### PROMPT
Reproduce the whole listing, keeping every character the same.
= Beginning of Section =
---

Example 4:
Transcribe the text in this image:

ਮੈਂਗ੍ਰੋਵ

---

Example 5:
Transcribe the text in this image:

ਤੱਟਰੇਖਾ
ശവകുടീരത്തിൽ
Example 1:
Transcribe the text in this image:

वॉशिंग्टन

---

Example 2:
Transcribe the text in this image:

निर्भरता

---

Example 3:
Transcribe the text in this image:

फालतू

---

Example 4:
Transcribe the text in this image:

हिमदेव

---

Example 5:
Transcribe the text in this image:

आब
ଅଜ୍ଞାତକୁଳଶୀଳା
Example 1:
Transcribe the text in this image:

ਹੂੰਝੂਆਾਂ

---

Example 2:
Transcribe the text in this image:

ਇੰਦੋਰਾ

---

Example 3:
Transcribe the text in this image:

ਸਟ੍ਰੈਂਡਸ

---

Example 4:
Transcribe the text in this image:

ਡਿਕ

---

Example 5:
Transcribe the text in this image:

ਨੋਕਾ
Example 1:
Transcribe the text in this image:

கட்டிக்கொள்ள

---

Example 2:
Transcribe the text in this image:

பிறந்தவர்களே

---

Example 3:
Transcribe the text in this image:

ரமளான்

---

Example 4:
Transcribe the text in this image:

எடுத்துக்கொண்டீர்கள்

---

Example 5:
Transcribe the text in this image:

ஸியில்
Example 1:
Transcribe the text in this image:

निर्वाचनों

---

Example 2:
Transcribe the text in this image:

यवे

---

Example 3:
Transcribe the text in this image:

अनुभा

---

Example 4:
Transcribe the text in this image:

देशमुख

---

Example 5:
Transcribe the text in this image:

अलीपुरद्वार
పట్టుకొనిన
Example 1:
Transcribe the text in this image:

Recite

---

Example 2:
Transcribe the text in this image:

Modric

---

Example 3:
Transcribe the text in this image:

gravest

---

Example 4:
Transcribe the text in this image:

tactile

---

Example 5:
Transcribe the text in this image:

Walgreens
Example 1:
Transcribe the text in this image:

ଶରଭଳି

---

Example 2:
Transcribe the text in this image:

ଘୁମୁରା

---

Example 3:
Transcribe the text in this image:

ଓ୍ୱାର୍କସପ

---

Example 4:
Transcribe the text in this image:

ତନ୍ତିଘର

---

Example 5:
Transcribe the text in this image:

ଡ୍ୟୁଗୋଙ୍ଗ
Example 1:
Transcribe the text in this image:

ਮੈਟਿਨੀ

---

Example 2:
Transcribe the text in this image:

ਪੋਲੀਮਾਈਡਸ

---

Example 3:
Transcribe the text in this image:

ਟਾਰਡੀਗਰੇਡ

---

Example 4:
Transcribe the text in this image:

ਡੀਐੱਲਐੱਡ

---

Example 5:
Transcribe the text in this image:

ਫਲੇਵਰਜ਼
= End of Section =
### ANSWER BOX
---

Example 4:
Transcribe the text in this image:

ਮੈਂਗ੍ਰੋਵ

---

Example 5:
Transcribe the text in this image:

ਤੱਟਰੇਖਾ
ശവകുടീരത്തിൽ
Example 1:
Transcribe the text in this image:

वॉशिंग्टन

---

Example 2:
Transcribe the text in this image:

निर्भरता

---

Example 3:
Transcribe the text in this image:

फालतू

---

Example 4:
Transcribe the text in this image:

हिमदेव

---

Example 5:
Transcribe the text in this image:

आब
ଅଜ୍ଞାତକୁଳଶୀଳା
Example 1:
Transcribe the text in this image:

ਹੂੰਝੂਆਾਂ

---

Example 2:
Transcribe the text in this image:

ਇੰਦੋਰਾ

---

Example 3:
Transcribe the text in this image:

ਸਟ੍ਰੈਂਡਸ

---

Example 4:
Transcribe the text in this image:

ਡਿਕ

---

Example 5:
Transcribe the text in this image:

ਨੋਕਾ
Example 1:
Transcribe the text in this image:

கட்டிக்கொள்ள

---

Example 2:
Transcribe the text in this image:

பிறந்தவர்களே

---

Example 3:
Transcribe the text in this image:

ரமளான்

---

Example 4:
Transcribe the text in this image:

எடுத்துக்கொண்டீர்கள்

---

Example 5:
Transcribe the text in this image:

ஸியில்
Example 1:
Transcribe the text in this image:

निर्वाचनों

---

Example 2:
Transcribe the text in this image:

यवे

---

Example 3:
Transcribe the text in this image:

अनुभा

---

Example 4:
Transcribe the text in this image:

देशमुख

---

Example 5:
Transcribe the text in this image:

अलीपुरद्वार
పట్టుకొనిన
Example 1:
Transcribe the text in this image:

Recite

---

Example 2:
Transcribe the text in this image:

Modric

---

Example 3:
Transcribe the text in this image:

gravest

---

Example 4:
Transcribe the text in this image:

tactile

---

Example 5:
Transcribe the text in this image:

Walgreens
Example 1:
Transcribe the text in this image:

ଶରଭଳି

---

Example 2:
Transcribe the text in this image:

ଘୁମୁରା

---

Example 3:
Transcribe the text in this image:

ଓ୍ୱାର୍କସପ

---

Example 4:
Transcribe the text in this image:

ତନ୍ତିଘର

---

Example 5:
Transcribe the text in this image:

ଡ୍ୟୁଗୋଙ୍ଗ
Example 1:
Transcribe the text in this image:

ਮੈਟਿਨੀ

---

Example 2:
Transcribe the text in this image:

ਪੋਲੀਮਾਈਡਸ

---

Example 3:
Transcribe the text in this image:

ਟਾਰਡੀਗਰੇਡ

---

Example 4:
Transcribe the text in this image:

ਡੀਐੱਲਐੱਡ

---

Example 5:
Transcribe the text in this image:

ਫਲੇਵਰਜ਼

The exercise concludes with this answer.